The exclusion criteria were as follows: (1) patients confirmed by death certificate or autopsy only; (2) patients with a survival time of 0 months; (3) patients younger than 18 years; (4) patients whose first primary tumor was not SBA; and (5) patients whose clinical-pathological information was incomplete. The exclusion process is illustrated in Figure 1. Ultimately, 2,064 patients were included in the study cohort, consisting of 276 patients with synchronous LM and 1,788 without LM. Patients with SBA were randomly assigned to the training and validation groups in an 8:2 ratio. A binary logistic regression analysis was conducted on the training group to investigate the risk factors associated with synchronous LM. Subsequently, the 276 patients with SBA LM who met the inclusion criteria were analyzed using univariate and multivariate Cox regression analyses to explore factors influencing their prognosis.

Figure 1

Figure 1 Flow chart for the selection of eligible patients with adenocarcinoma of the small bowel.

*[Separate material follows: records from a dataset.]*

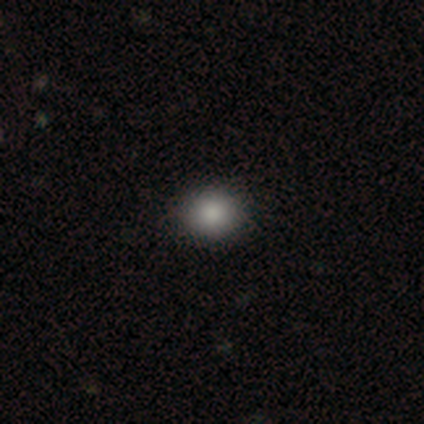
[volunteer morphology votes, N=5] Smooth or featured? smooth (60%)
How rounded? round (100%)
Merging? none (100%)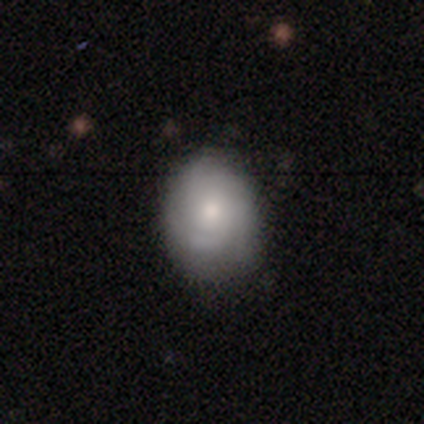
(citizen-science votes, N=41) A smooth galaxy with no disk features (51%) that is in between round and cigar-shaped (62%).

Vote fractions:
- Smooth or featured? smooth: 51% / featured or disk: 34% / star or artifact: 15%
- How rounded? in between: 62% / round: 38% / cigar-shaped: 0%
- Merging? none: 80% / minor disturbance: 17% / major disturbance: 3% / merger: 0%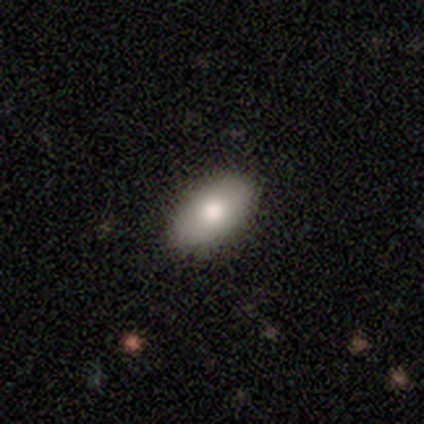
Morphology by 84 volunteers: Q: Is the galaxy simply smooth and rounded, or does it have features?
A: smooth — 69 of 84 (82%).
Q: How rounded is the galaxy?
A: in between — 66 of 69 (96%).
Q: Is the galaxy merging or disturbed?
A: none — 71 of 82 (87%).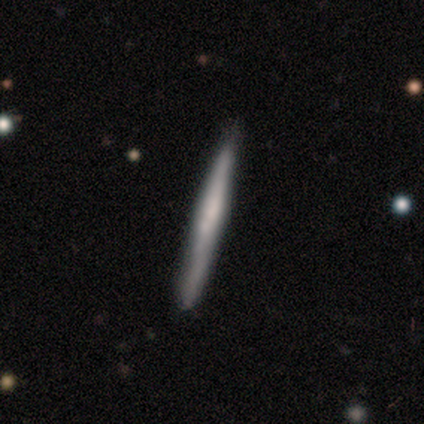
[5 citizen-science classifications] smooth_or_featured: smooth (p=0.80) [alt: featured or disk p=0.20]
how_rounded: cigar-shaped (p=1.00)
merging: none (p=0.80) [alt: minor disturbance p=0.20]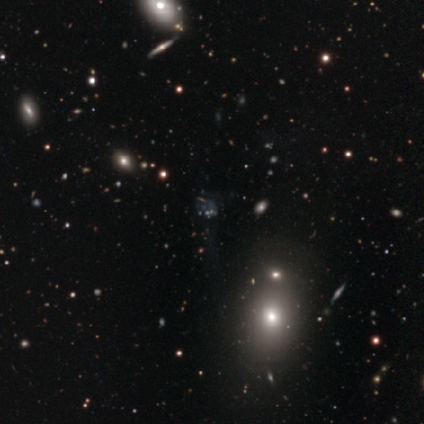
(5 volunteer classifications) Smooth or featured? 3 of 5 (60%) said star or artifact.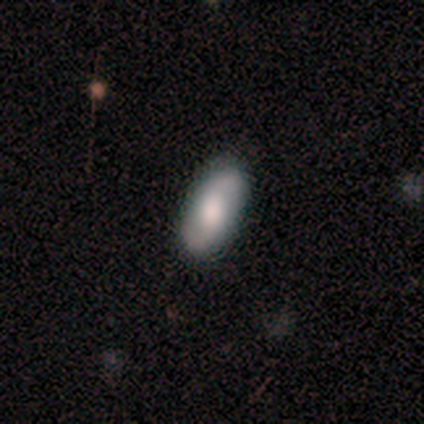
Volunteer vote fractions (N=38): Smooth or featured?
  - featured or disk: 55% *
  - smooth: 39%
  - star or artifact: 5%
Edge-on disk?
  - no: 90% *
  - yes: 10%
Bar?
  - weak: 47% * (tied)
  - no: 47% * (tied)
  - strong: 5%
Spiral arms?
  - yes: 89% *
  - no: 11%
Spiral winding?
  - loose: 53% *
  - medium: 35%
  - tight: 12%
Spiral arm count?
  - 2: 100% *
  - 1: 0%
  - 3: 0%
  - 4: 0%
  - more than 4: 0%
  - can't tell: 0%
Bulge size?
  - moderate: 47% *
  - large: 32%
  - small: 16%
  - dominant: 5%
  - none: 0%
Merging?
  - none: 89% *
  - minor disturbance: 6%
  - major disturbance: 6%
  - merger: 0%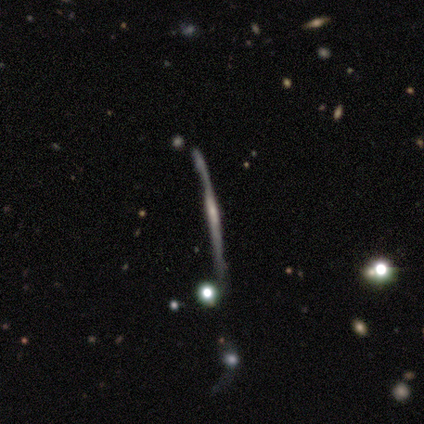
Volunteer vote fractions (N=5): Overall: featured or disk (100%). Edge-on disk: yes (80%). Edge-on bulge: none (75%). Merging: none (40%, tied with minor disturbance).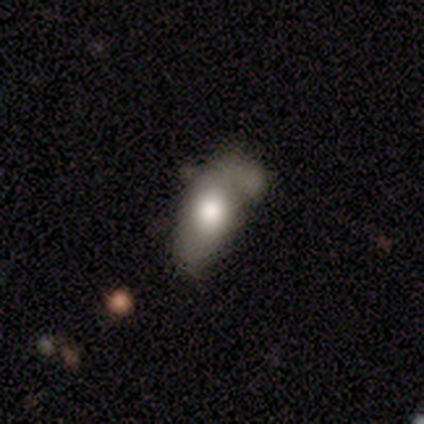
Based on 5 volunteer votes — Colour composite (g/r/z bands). It shows a featured or disk galaxy (60%) with no bar (100%), 2 (100%) medium (100%) spiral arms (100%) and a large central bulge (50%, tied with moderate). Merging: minor disturbance (60%).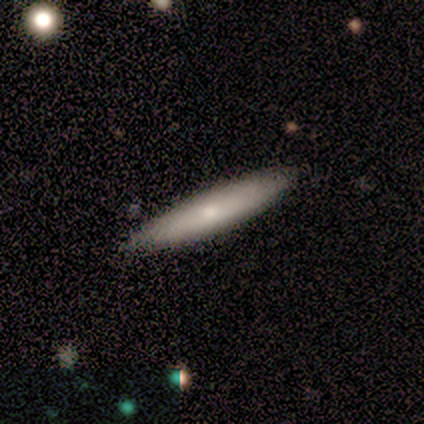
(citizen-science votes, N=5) Overall: smooth (60%; featured or disk 40%). How rounded: cigar-shaped (67%; in between 33%). Merging: none (100%).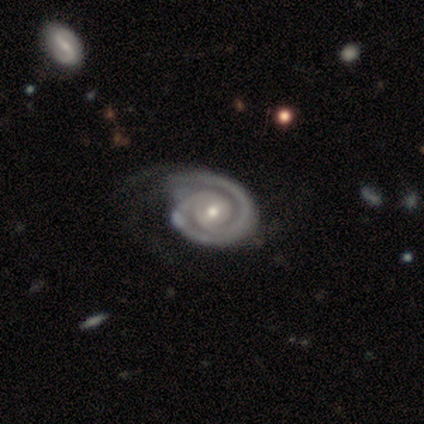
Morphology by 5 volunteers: This appears to be a featured or disk galaxy (80%) with a strong bar (33%, tied with weak and no), 1 (33%, tied with 2 and 3) tight (100%) spiral arms (100%) and a moderate central bulge (100%). Merging: none (40%, tied with minor disturbance).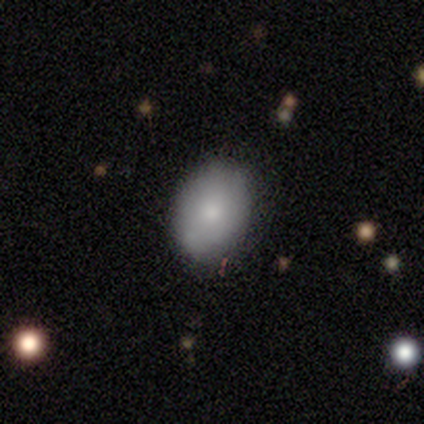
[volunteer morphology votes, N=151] A smooth galaxy with no disk features (81%) that is in between round and cigar-shaped (82%).

Vote fractions:
- Smooth or featured? smooth: 81% / featured or disk: 17% / star or artifact: 3%
- How rounded? in between: 82% / round: 18% / cigar-shaped: 0%
- Merging? none: 85% / minor disturbance: 14% / merger: 1% / major disturbance: 0%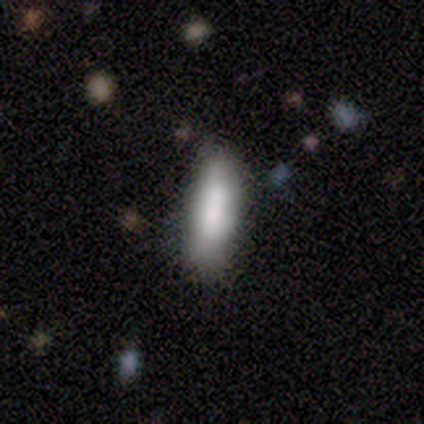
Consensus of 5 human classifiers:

2.2 Study variables and endpoints

Data concerning variables such as sex, age at diagnosis, marital status, race, tumor location, histologic grade, tumor stage (T), lymph node involvement (N), surgical intervention, retrieval of regional lymph nodes (RORLN), radiation therapy, chemotherapy, and the presence of synchronous LM were extracted from the SEER database. The facial categories were defined as White, Black, and Other. The tumor sites were classified as duodenum, jejunum, ileum, or other/unspecified. Tumors were graded based on differentiation as Grade I (well-differentiated), Grade II (moderately differentiated), Grade III (poorly differentiated), or Grade IV (undifferentiated). Tumor staging was specified as T1-2, T3-4, or Tx, with N staging described as N0, N1-N2, or Nx, respectively. Surgical treatments were categorized as none, radical, or palliative. Radical surgery was defined as the concurrent resection of the primary and metastatic tumors within the same procedure, whereas palliative surgery involved various degrees of resection of the primary tumor, with or without metastasis. The number of regional lymph nodes dissected was categorized as 0, 1-3, or ≥4. In this study, CSS was utilized as the prognostic endpoint for patients with SBA who developed LM. This endpoint focuses on survival specifically attributed to SBA, excluding deaths from other causes.

2.3 Statistical analysis

The clinical and pathological characteristics of the SBA cohorts with and without LM were compared using the chi-square test to determine baseline differences. Survival analysis was conducted using the Kaplan‒Meier method, and differences in survival between the two groups were assessed using the log-rank test. Multicollinearity among independent variables was addressed using a bidirectional stepwise selection approach in logistic and Cox regression models. Univariate and multivariate logistic regression analyses were employed to evaluate all variables to identify independent prognostic factors for developing LM in SBA patients. A nomogram was developed based on these identified factors. The predictive accuracy of the nomogram was assessed using the area under the receiver operating characteristic (ROC) curve. Calibration curves were generated through 1,000 bootstrap resamplings to evaluate the calibration of the nomogram. Furthermore, independent prognostic factors were identified using a multivariate Cox proportional hazards model, and the associated hazard ratio (HR) and 95% confidence interval (CI) were calculated. A two-sided P value less than 0.05 was considered to indicate statistical significance. All analyses were conducted using R software (version 4.3.2; http://www.r-project.org).

3 Results

3.1 Clinical and pathological characteristics of patients

This study included 2,064 patients from the SEER database who met the eligibility criteria. The demographic and clinicopathological characteristics of the overall cohort and subgroups are summarized in Table 1. Predominantly, the cohort consisted of males (1,132 patients, 54.8%), and individuals aged ≥70 years composed the largest age group (744 patients, 36%). The duodenum was the most common site of SBA (1,082 patients, 52.4%). Surgical intervention was performed in 1,651 patients (80%), and chemotherapy was administered to 1,103 patients (53.4%). Additionally, a significant number of patients (1,278, 61.9%) had ≥4 regional lymph nodes dissected. The proportion of patients with no LM vs. LM was 86.6% vs. 13.4%, respectively. Significant differences were observed between patients with and without LM regarding tumor location, histologic grade, T stage, N stage, surgical treatment, RORLN, and chemotherapy usage. Specifically, for patients with LM from SBA, the majority were older males; the duodenum was the most common primary tumor site (64.1%); most tumors were moderately differentiated (47.1%); primary tumors tended to be larger (58.3%); lymph node metastasis occurred in 50% of patients; a majority of patients possibly missed surgical opportunities (62.6%); fewer regional lymph nodes were dissected during surgery (67.7%); and most patients with metastasis underwent chemotherapy (69.2%).

Table 1

Table 1 Patient baseline characteristics.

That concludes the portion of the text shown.